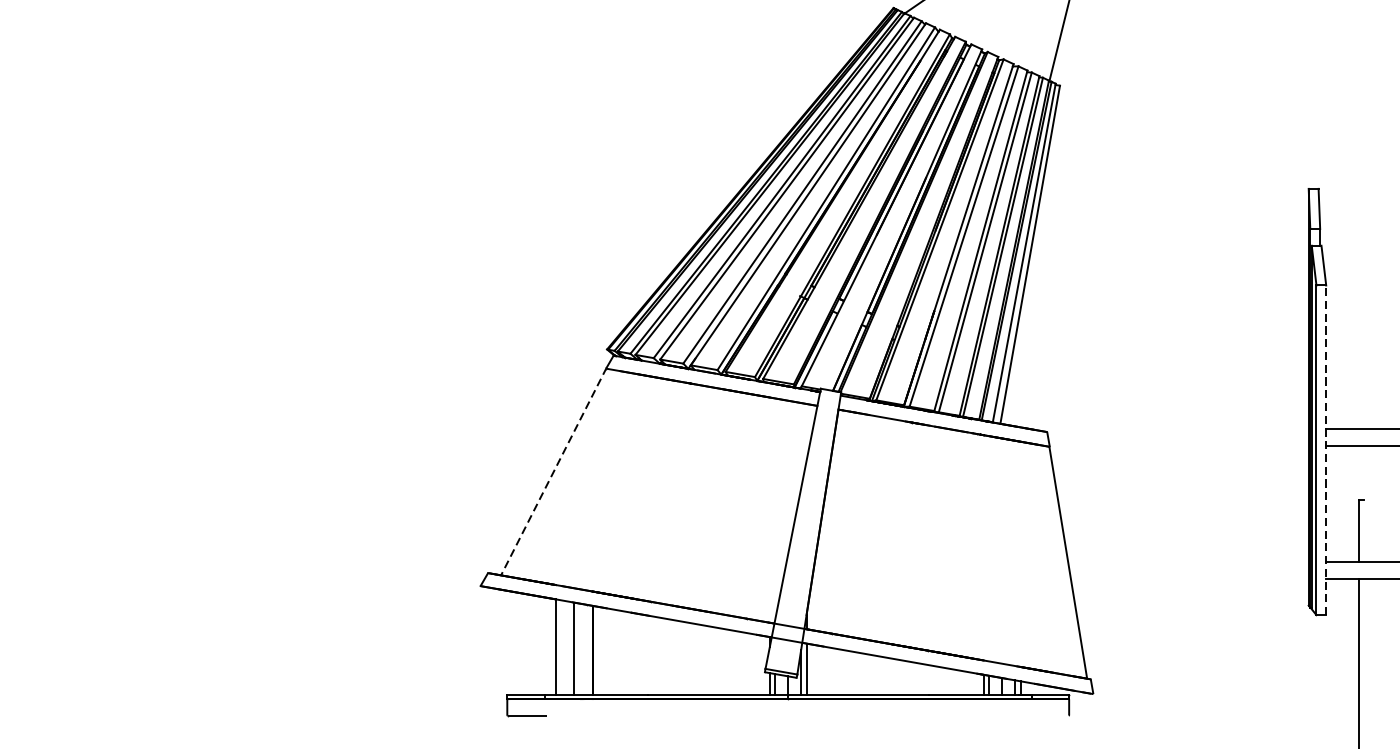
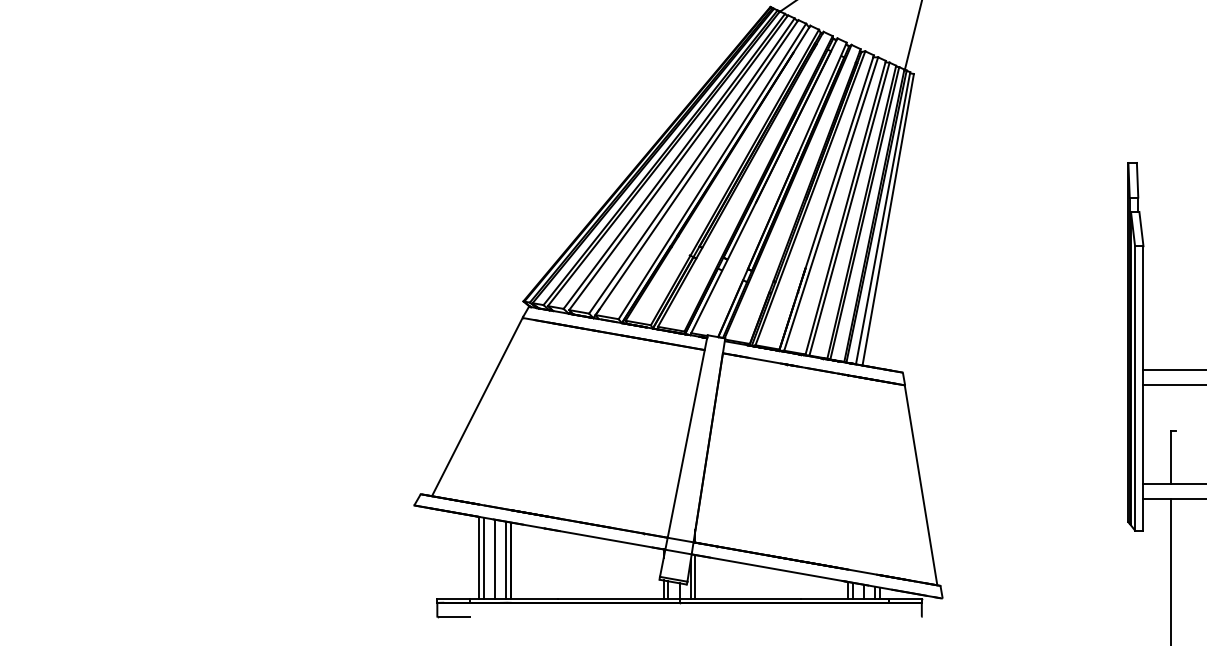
line: (1326, 449) -> (1143, 387), dashed -> solid
line: (553, 471) -> (477, 406), dashed -> solid
line: (560, 647) -> (483, 558), added
line: (587, 649) -> (506, 560), added

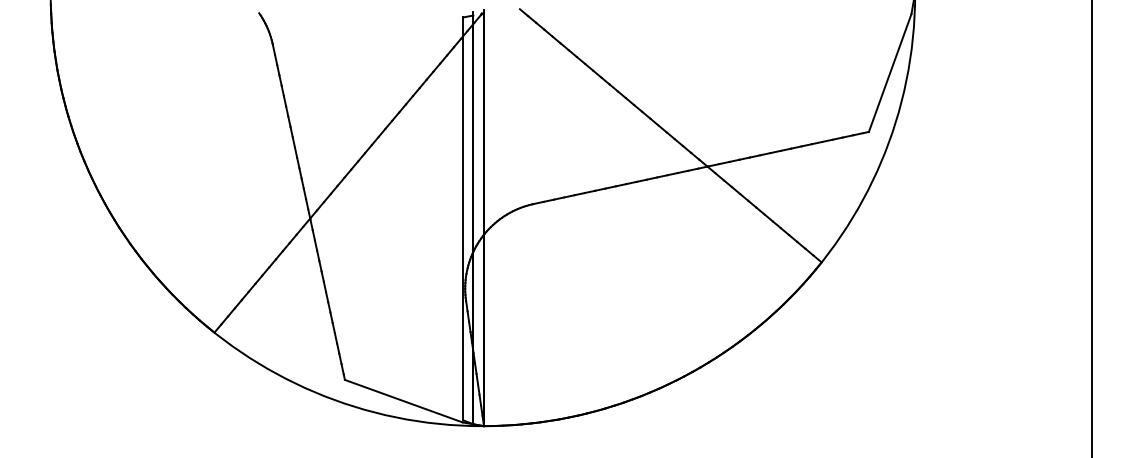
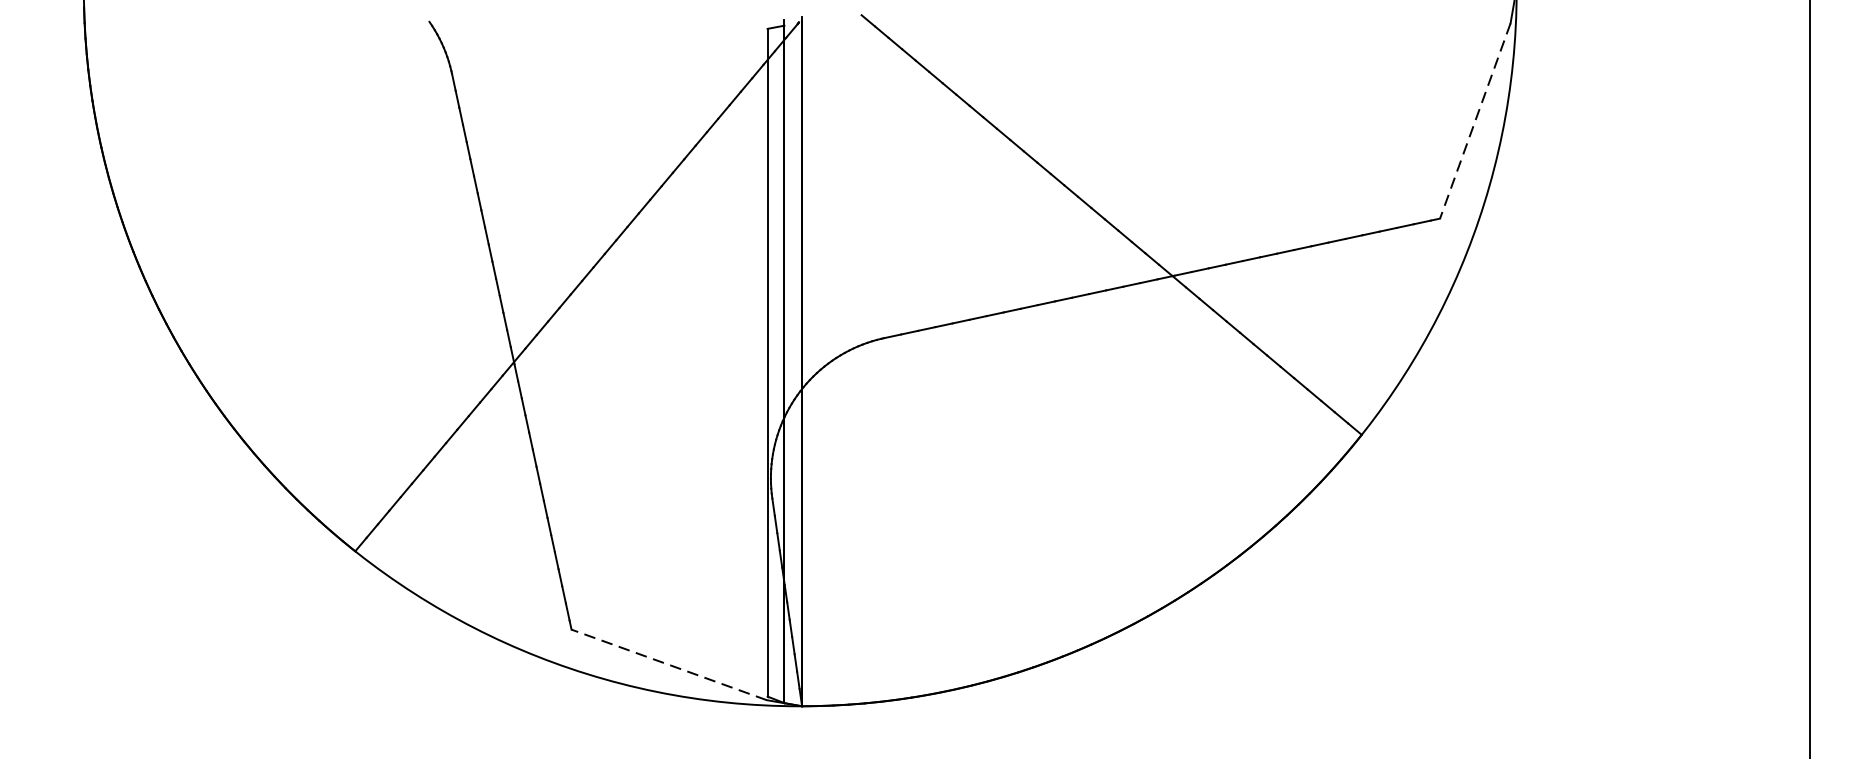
line: (890, 73) -> (1475, 121), solid -> dashed
line: (403, 401) -> (668, 665), solid -> dashed

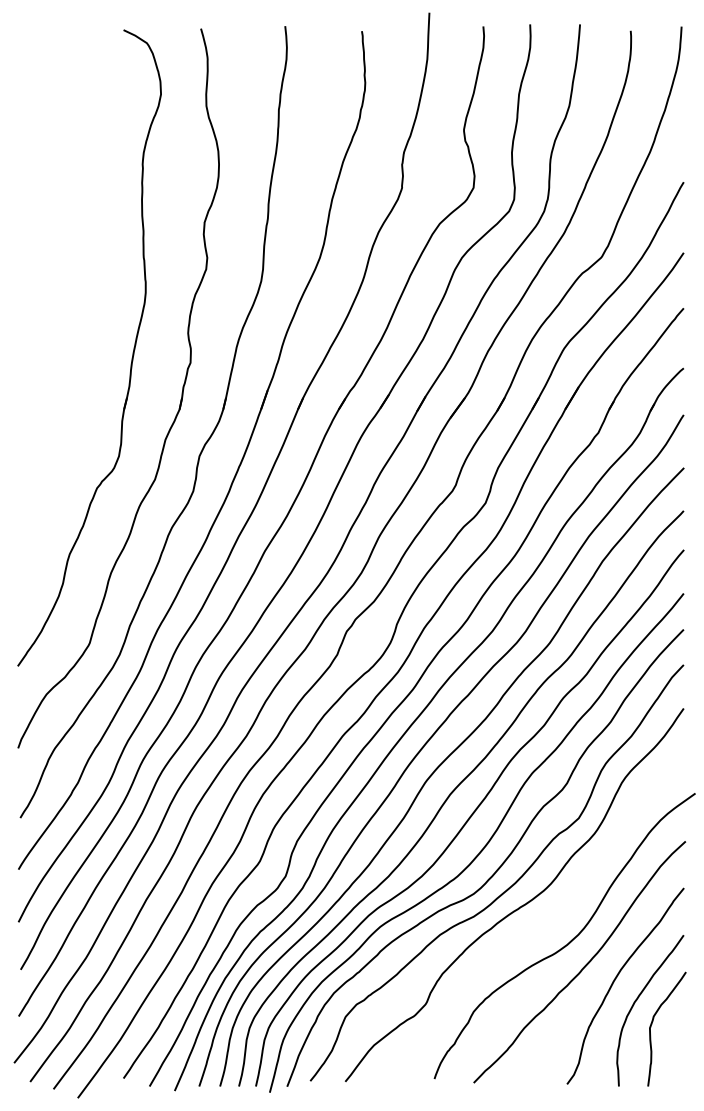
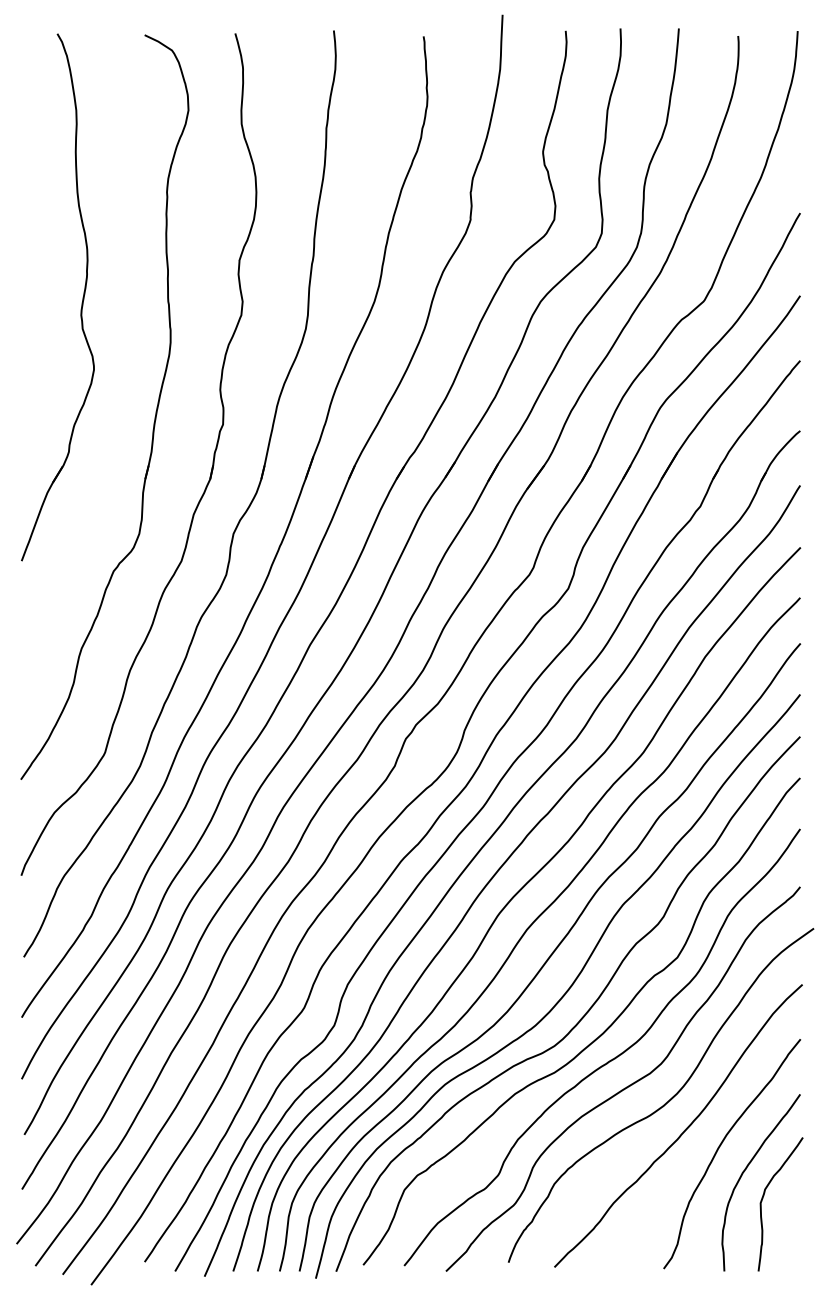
part: (69, 258) -> (81, 302), added
curve: (535, 928) -> (626, 1086), added

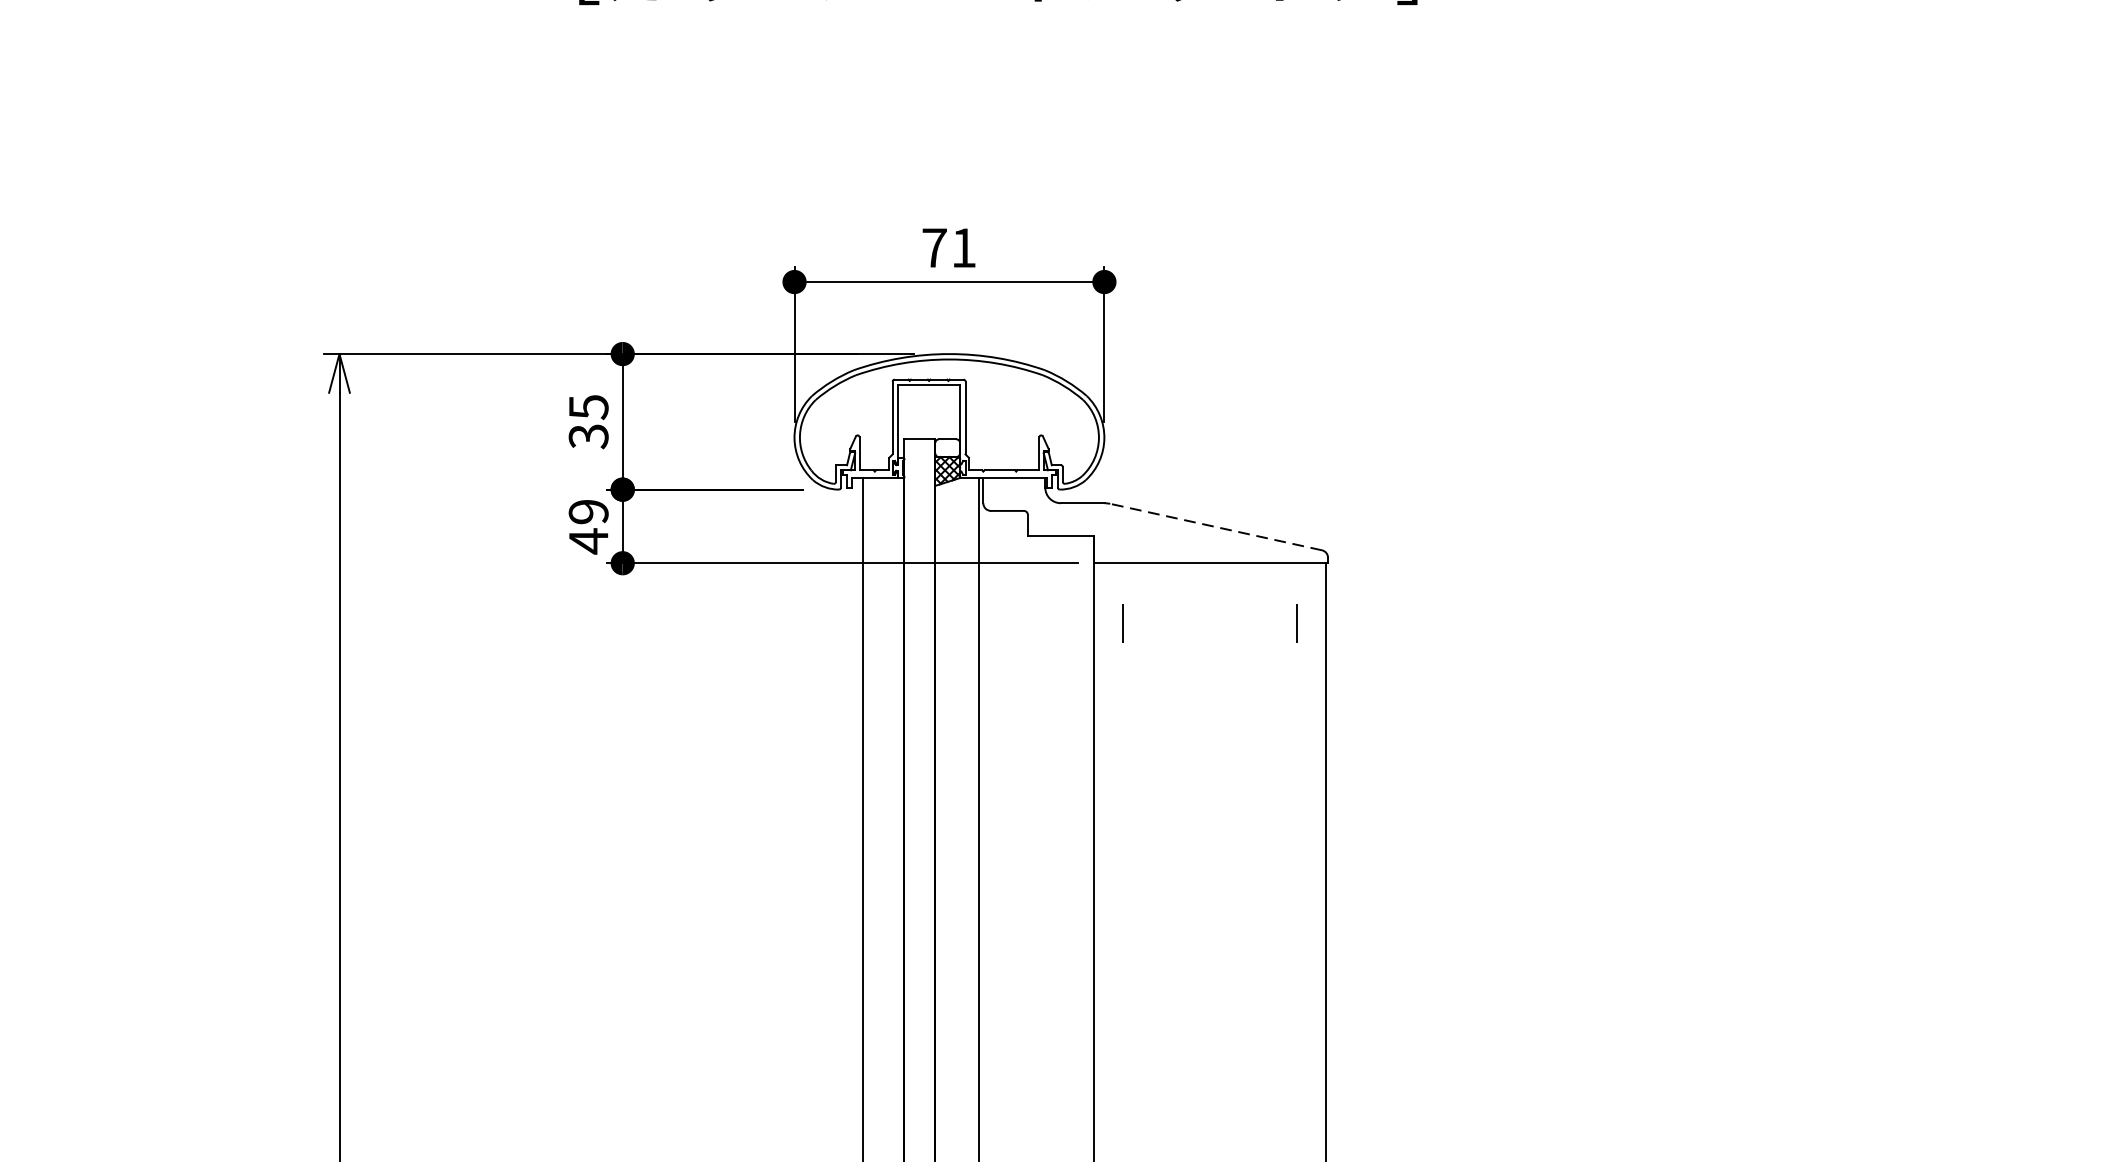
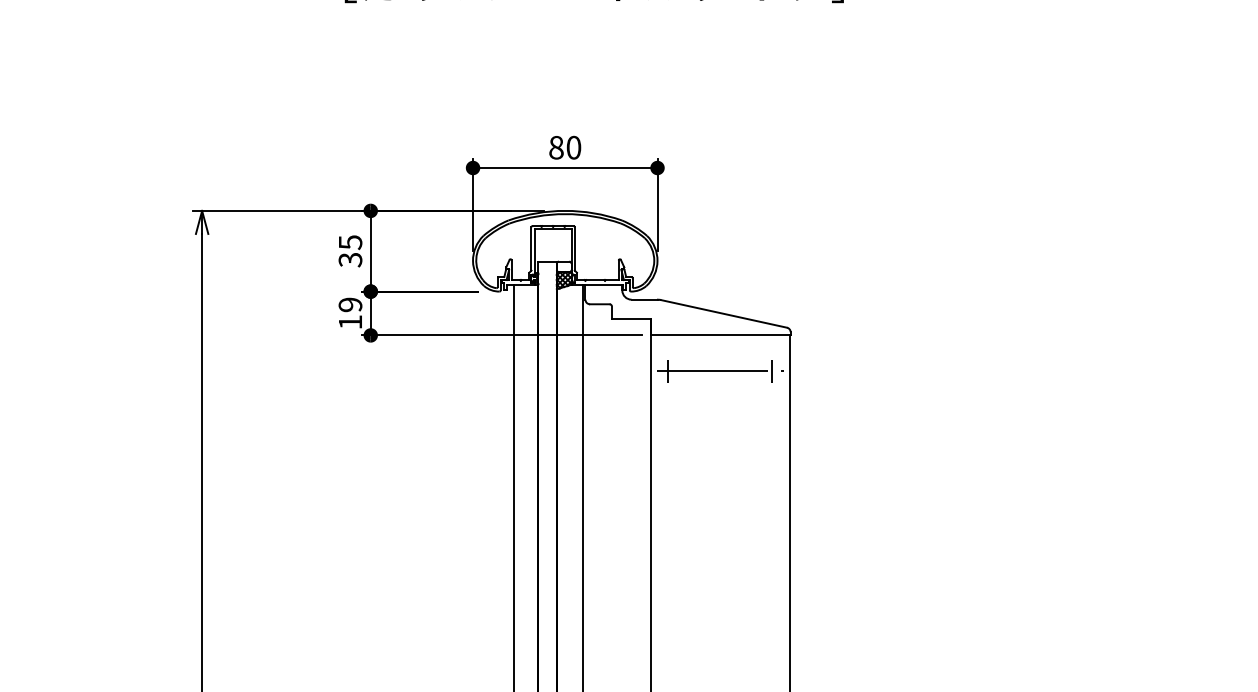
text: (949, 247) -> (565, 147), 71 -> 80
line: (1215, 526) -> (723, 313), dashed -> solid
text: (588, 541) -> (350, 322), 49 -> 19
line: (1208, 623) -> (719, 371), added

What to produce: Your response must reproduce the listing above word for word and must contain none of its pictures.

Task answer:
line: (1326, 449) -> (1143, 387), dashed -> solid
line: (553, 471) -> (477, 406), dashed -> solid
line: (560, 647) -> (483, 558), added
line: (587, 649) -> (506, 560), added

line: (890, 73) -> (1475, 121), solid -> dashed
line: (403, 401) -> (668, 665), solid -> dashed

part: (69, 258) -> (81, 302), added
curve: (535, 928) -> (626, 1086), added

text: (949, 247) -> (565, 147), 71 -> 80
line: (1215, 526) -> (723, 313), dashed -> solid
text: (588, 541) -> (350, 322), 49 -> 19
line: (1208, 623) -> (719, 371), added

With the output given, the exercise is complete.